* [WHAT IS EXPECTED]:
Which lines of the data below include the string "practice"? Return each of them.
※
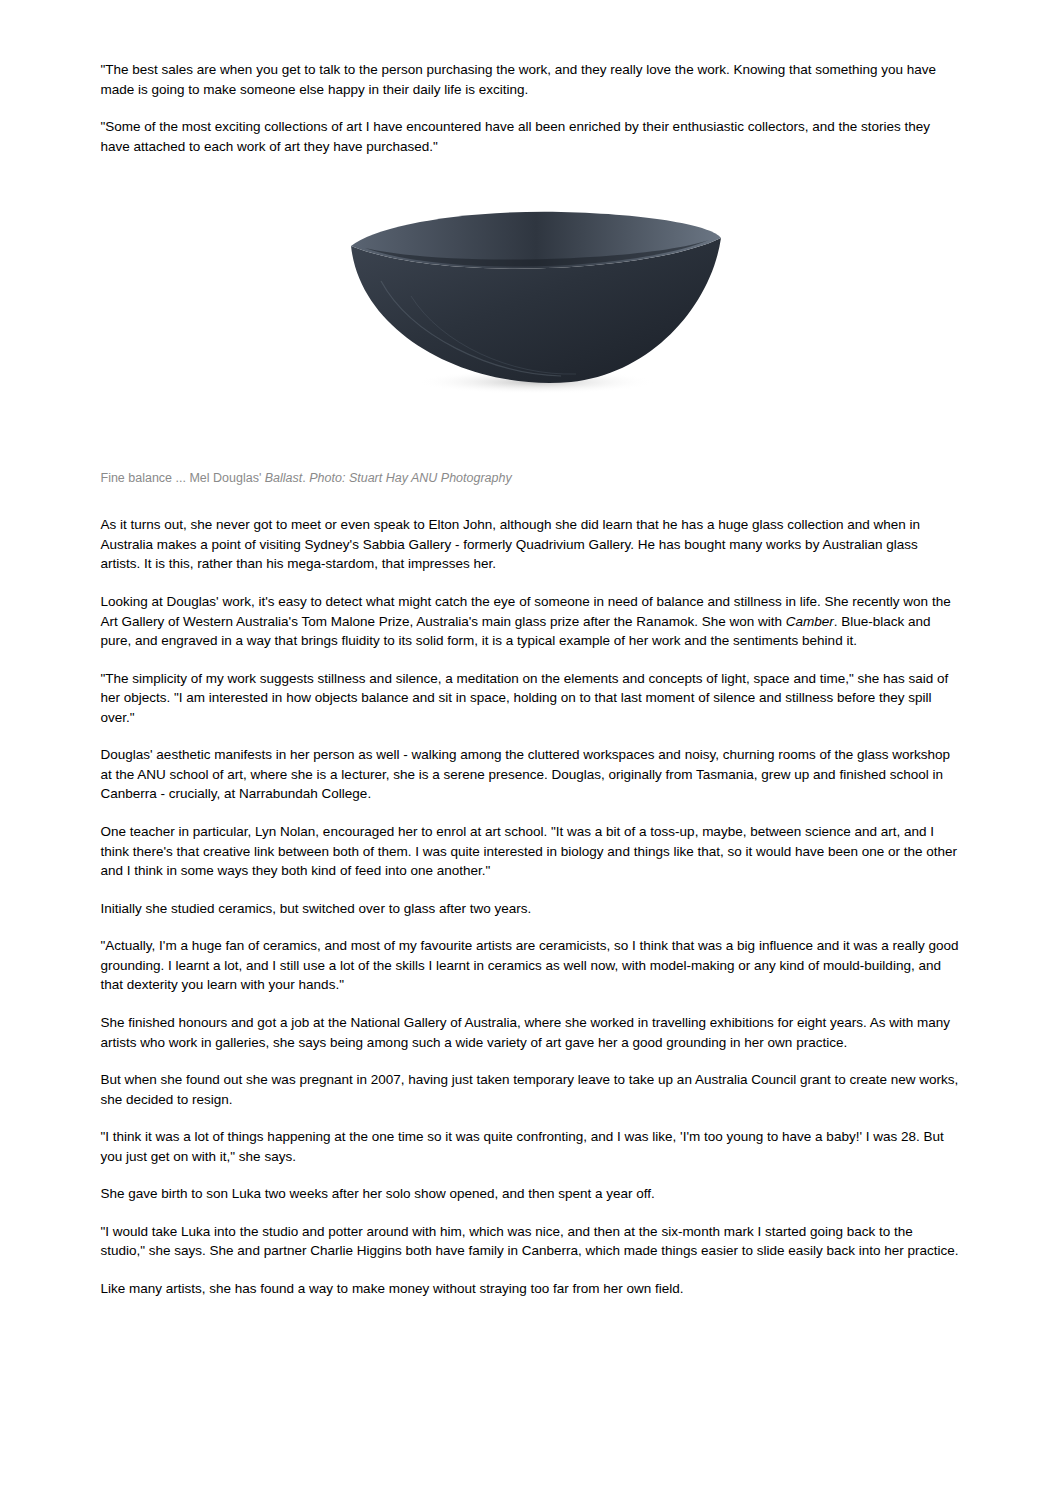"The best sales are when you get to talk to the person purchasing the work, and they really love the work. Knowing that something you have made is going to make someone else happy in their daily life is exciting.
"Some of the most exciting collections of art I have encountered have all been enriched by their enthusiastic collectors, and the stories they have attached to each work of art they have purchased."
Fine balance ... Mel Douglas' Ballast. Photo: Stuart Hay ANU Photography
As it turns out, she never got to meet or even speak to Elton John, although she did learn that he has a huge glass collection and when in Australia makes a point of visiting Sydney's Sabbia Gallery - formerly Quadrivium Gallery. He has bought many works by Australian glass artists. It is this, rather than his mega-stardom, that impresses her.
Looking at Douglas' work, it's easy to detect what might catch the eye of someone in need of balance and stillness in life. She recently won the Art Gallery of Western Australia's Tom Malone Prize, Australia's main glass prize after the Ranamok. She won with Camber. Blue-black and pure, and engraved in a way that brings fluidity to its solid form, it is a typical example of her work and the sentiments behind it.
"The simplicity of my work suggests stillness and silence, a meditation on the elements and concepts of light, space and time," she has said of her objects. "I am interested in how objects balance and sit in space, holding on to that last moment of silence and stillness before they spill over."
Douglas' aesthetic manifests in her person as well - walking among the cluttered workspaces and noisy, churning rooms of the glass workshop at the ANU school of art, where she is a lecturer, she is a serene presence. Douglas, originally from Tasmania, grew up and finished school in Canberra - crucially, at Narrabundah College.
One teacher in particular, Lyn Nolan, encouraged her to enrol at art school. "It was a bit of a toss-up, maybe, between science and art, and I think there's that creative link between both of them. I was quite interested in biology and things like that, so it would have been one or the other and I think in some ways they both kind of feed into one another."
Initially she studied ceramics, but switched over to glass after two years.
"Actually, I'm a huge fan of ceramics, and most of my favourite artists are ceramicists, so I think that was a big influence and it was a really good grounding. I learnt a lot, and I still use a lot of the skills I learnt in ceramics as well now, with model-making or any kind of mould-building, and that dexterity you learn with your hands."
She finished honours and got a job at the National Gallery of Australia, where she worked in travelling exhibitions for eight years. As with many artists who work in galleries, she says being among such a wide variety of art gave her a good grounding in her own practice.
But when she found out she was pregnant in 2007, having just taken temporary leave to take up an Australia Council grant to create new works, she decided to resign.
"I think it was a lot of things happening at the one time so it was quite confronting, and I was like, 'I'm too young to have a baby!' I was 28. But you just get on with it," she says.
She gave birth to son Luka two weeks after her solo show opened, and then spent a year off.
"I would take Luka into the studio and potter around with him, which was nice, and then at the six-month mark I started going back to the studio," she says. She and partner Charlie Higgins both have family in Canberra, which made things easier to slide easily back into her practice.
Like many artists, she has found a way to make money without straying too far from her own field.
※
* [OUTPUT BELOW]:
She finished honours and got a job at the National Gallery of Australia, where she worked in travelling exhibitions for eight years. As with many artists who work in galleries, she says being among such a wide variety of art gave her a good grounding in her own practice.
"I would take Luka into the studio and potter around with him, which was nice, and then at the six-month mark I started going back to the studio," she says. She and partner Charlie Higgins both have family in Canberra, which made things easier to slide easily back into her practice.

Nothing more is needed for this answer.